Instruction
The answer must be one number: how many lines in the records below contain the string "processus".

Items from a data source

Content starts

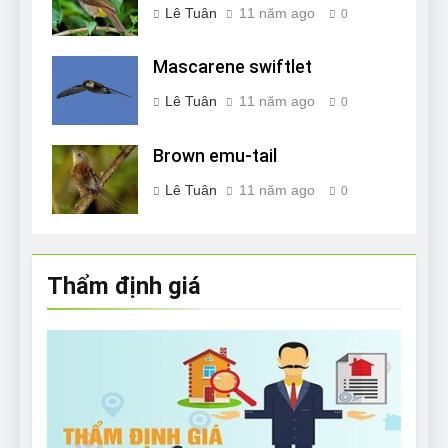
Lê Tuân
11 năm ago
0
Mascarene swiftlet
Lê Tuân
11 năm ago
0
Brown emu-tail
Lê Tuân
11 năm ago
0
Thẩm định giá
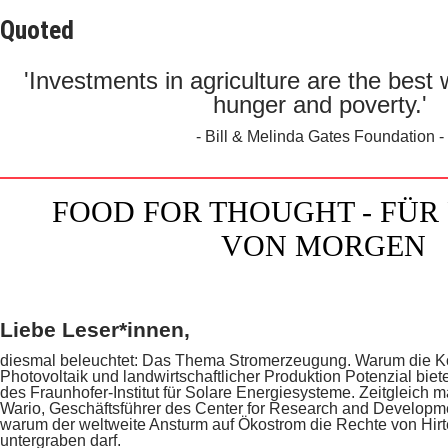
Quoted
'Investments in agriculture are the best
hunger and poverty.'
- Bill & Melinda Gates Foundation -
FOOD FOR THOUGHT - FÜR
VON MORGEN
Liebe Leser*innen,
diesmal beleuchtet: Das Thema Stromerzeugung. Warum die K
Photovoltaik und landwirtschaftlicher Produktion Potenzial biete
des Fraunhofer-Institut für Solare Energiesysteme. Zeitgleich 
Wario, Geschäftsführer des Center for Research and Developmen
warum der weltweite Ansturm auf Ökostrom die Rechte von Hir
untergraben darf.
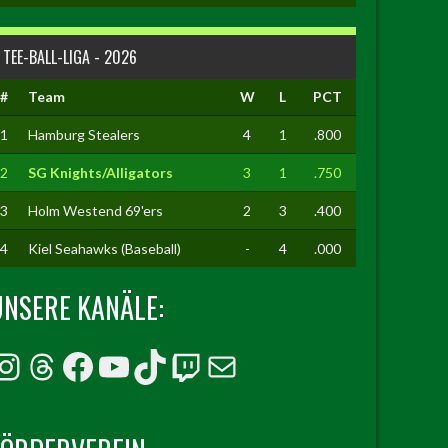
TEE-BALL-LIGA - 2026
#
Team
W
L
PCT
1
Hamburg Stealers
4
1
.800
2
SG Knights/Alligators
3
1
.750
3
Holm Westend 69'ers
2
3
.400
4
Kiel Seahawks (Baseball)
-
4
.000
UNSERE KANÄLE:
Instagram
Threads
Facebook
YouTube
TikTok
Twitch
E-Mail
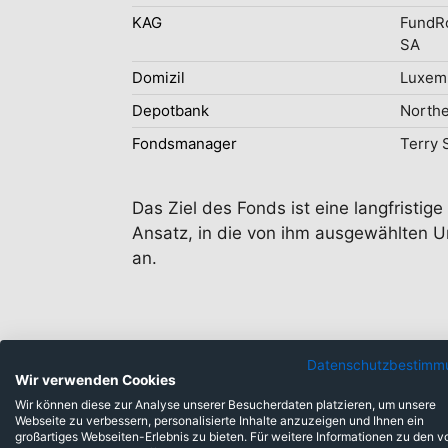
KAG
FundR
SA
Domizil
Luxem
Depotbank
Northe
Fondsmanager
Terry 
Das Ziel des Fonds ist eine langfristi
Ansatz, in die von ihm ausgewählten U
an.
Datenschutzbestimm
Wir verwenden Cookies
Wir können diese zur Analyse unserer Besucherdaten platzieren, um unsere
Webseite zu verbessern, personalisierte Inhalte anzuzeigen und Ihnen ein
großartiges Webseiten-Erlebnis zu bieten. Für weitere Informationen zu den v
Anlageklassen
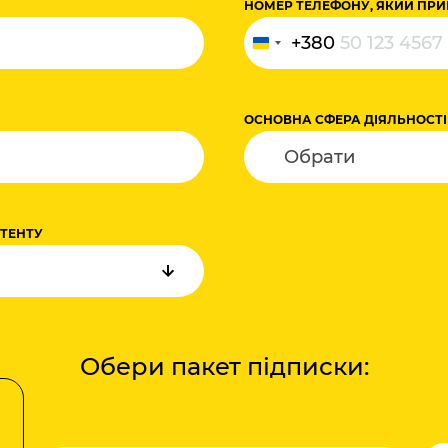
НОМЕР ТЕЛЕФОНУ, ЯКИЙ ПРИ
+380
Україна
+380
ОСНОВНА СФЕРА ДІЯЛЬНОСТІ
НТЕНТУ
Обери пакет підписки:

Content ends
Content starts

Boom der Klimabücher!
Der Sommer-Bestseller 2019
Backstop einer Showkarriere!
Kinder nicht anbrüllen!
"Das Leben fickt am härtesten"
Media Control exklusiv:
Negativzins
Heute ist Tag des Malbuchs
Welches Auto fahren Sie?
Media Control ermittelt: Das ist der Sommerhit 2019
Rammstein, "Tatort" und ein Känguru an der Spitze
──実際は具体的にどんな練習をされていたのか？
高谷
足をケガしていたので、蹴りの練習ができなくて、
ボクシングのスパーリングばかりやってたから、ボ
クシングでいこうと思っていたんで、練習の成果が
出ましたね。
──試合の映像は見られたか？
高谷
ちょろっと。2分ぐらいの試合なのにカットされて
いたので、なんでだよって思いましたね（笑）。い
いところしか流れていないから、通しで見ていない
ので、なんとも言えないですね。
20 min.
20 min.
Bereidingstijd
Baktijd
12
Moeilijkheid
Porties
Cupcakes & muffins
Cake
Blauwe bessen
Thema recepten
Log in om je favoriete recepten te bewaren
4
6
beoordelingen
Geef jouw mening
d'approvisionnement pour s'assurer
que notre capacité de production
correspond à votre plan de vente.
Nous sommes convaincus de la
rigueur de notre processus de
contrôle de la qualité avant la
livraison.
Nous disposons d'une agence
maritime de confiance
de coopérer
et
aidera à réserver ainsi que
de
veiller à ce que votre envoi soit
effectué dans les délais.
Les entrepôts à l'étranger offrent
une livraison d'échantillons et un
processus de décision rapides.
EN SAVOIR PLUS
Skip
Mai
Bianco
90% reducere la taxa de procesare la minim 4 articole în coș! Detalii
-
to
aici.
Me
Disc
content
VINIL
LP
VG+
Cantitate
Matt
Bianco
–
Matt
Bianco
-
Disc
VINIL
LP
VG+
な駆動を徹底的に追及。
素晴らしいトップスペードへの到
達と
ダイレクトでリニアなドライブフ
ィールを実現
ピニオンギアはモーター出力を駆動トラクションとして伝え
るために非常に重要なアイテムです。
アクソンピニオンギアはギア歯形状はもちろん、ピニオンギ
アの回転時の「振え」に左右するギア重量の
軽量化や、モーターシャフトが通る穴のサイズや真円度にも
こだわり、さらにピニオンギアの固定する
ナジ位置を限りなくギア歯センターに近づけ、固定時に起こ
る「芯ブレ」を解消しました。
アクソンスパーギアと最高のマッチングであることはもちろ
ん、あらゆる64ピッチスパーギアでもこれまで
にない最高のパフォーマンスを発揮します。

Content ends

Answer to the problem
2